The line is all the other sentences we didn’t say and choices we didn’t make, hovering.
a dog stole along mountain
that phone whispered beside page
this cloud spread above all sea
One city sat below each window
Another woman swam over any day
The horse walked across the field.
soft sweetly
dark joyfully
forgotten darkly
violent fully
lost faintly
loving decidedly
Sometimes the line stops when and where the sentence stops.
This is how the world ends.
When the sentence ends at the end of the line the sentence is absolute. A world is created with its limits: its bounty and its waste. The line/sentence stakes a reality. Reality may be the point of departure from one world to another.

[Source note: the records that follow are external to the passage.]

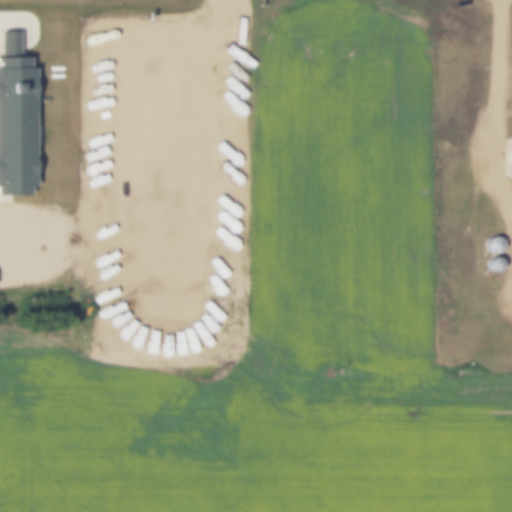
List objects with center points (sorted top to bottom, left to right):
building: (421, 88)
road: (490, 104)
building: (12, 119)
building: (510, 157)
building: (347, 167)
building: (453, 178)
silo: (489, 245)
building: (489, 245)
building: (494, 247)
silo: (488, 266)
building: (488, 266)
building: (493, 266)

The world begins at a kitchen table. No matter what, we must eat to live.
Joy Harjo, Perhaps the World Ends Here
I am poisoned with the rage of song.
H.D. Orion’s Song
AND
When the line allows the sentence to continue it is like the child storyteller, capturing her parents' attention by saying AND . . . . There is more to come and there is another part and there is no end to my story unless I end it because it is only for a moment that I can hold back the sea to tell you this life, and to point to this one day, and this one sound and how other things were happening at the same time and you don’t want to miss any of this that I am telling you and I don’t want to miss you and me.
AND
The line slows the sentence down. Something gives us pause as we pursue an end point, something we had not counted on.
I CAUGHT this morning morning’s minion, king-
dom of daylight’s dauphin, dapple-dawn-drawn Falcon, in his riding
Of the rolling level underneath him steady air, and striding
High there, how he rung upon the rein of a wimpling wing
In his ecstasy! then off, off forth on swing,
As a skate’s heel sweeps smooth on a bow-bend: the hurl and gliding
Rebuffed the big wind. My heart in hiding
Stirred for a bird,—the achieve of; the mastery of the thing!
Gerard Manley Hopkins from The Windhover
The line is a breath, spoken across a breath and read in a breath. Is there another breath?
Practice
Write a two or five or ten line poem in which at least one sentence ends at the end of a line.